REQUIREMENT –
Every record below is to be repeated exactly, with the pictures left out.

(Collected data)
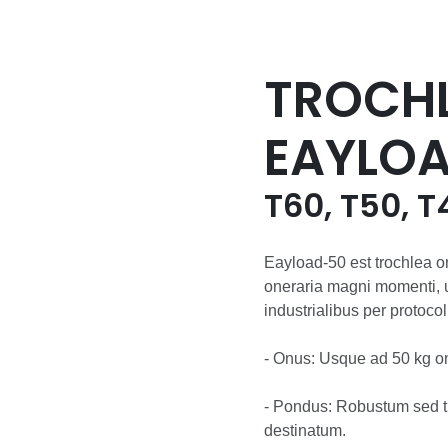
TROCHL
EAYLOA
T60, T50, T
Eayload-50 est trochlea o
oneraria magni momenti, u
industrialibus per protoco
- Onus: Usque ad 50 kg one
- Pondus: Robustum sed tr
destinatum.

EXERCISE RESPONSE –
TROCHL
EAYLOA
T60, T50, T
Eayload-50 est trochlea o
oneraria magni momenti, u
industrialibus per protoco
- Onus: Usque ad 50 kg one
- Pondus: Robustum sed tr
destinatum.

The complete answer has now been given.